We’ve already got a lot of balls in the air for season two. Let’s see how Barry extricates himself from the mess he’s made.

STRAY BULLET POINTS

  • Welcome back; this show comes at a time in my life where regular writeups will be tricky for me, but I’m going to do my best.
  • I knew Fuches’ first name was “Monroe” from material surrounding the show; I didn’t know if we’d heard it on camera before this episode, though.
  • Barry’s compartmentalization of Janice’s murder is a necessary part of his job, but it leads to hilarious tone-deafness at the theater when nobody is excited for the show. “Come on, guys. Who died? …Oh, right.”
  • Similarly, he proves incapable of giving Gene what he needs when he visits, after Gene monologues about a gun under his bed and his suicidal thoughts. “You wanted to kiss a gun?” “Suicide, Barry.” “Oh.”
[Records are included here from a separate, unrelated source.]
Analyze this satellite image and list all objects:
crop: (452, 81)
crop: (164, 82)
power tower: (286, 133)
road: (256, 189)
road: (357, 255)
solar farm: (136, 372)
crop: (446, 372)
  • I did want to preserve Gene’s anecdote because it’s great (and typical Gene with its name-dropping) but it stands better on its own. “In my bedroom, under the bed, there’s a mahogany box, and in that box is a pearl-handle .38 Special, screen-used from the movie Flashpoint, given to me by my former roommate, Rip Torn. Do you know how many times today I actually thought about going in there and loading it and giving it one last kiss?”
  • Gene’s essential Gene-ness comes through when he cancels the show: “Now, I cannot give you a refund, but I can give you a voucher for my book or any other Gene M. Cousineau merch that we sell in the box office.”
  • Great work by Bill Hader in his monologue about his first kill; we get what actually happened in flashback, but we can see how Barry disappears into a faraway time and place to recount it, an experience anyone with PTSD will surely be familiar with.
  • Also fascinating: Barry doesn’t break down after his first kill, and nobody treats the life he took as sacred. Indeed, he takes out three people from 700 yards, and his entire platoon celebrates what a stone-cold killer he is. Indeed, we see for the first time that Barry found acceptance in killing.
  • Sally barely factors into the episode; while Fuches, Gene, and Hank are demonstrating and/or getting the various things they need from Barry, Sally isn’t getting anything from him at all right now. This episode felt packed already, but I’m curious as to where their relationship is at this point.
  • “You remember when I got you the job here, yeah? And you got all excited because you thought Lululemon was a candy store?”
  • That damn Facebook account has come back to haunt Barry again.
  • Of course I’m not going to let this writeup go without a picture of NoHo Hank in his disguise.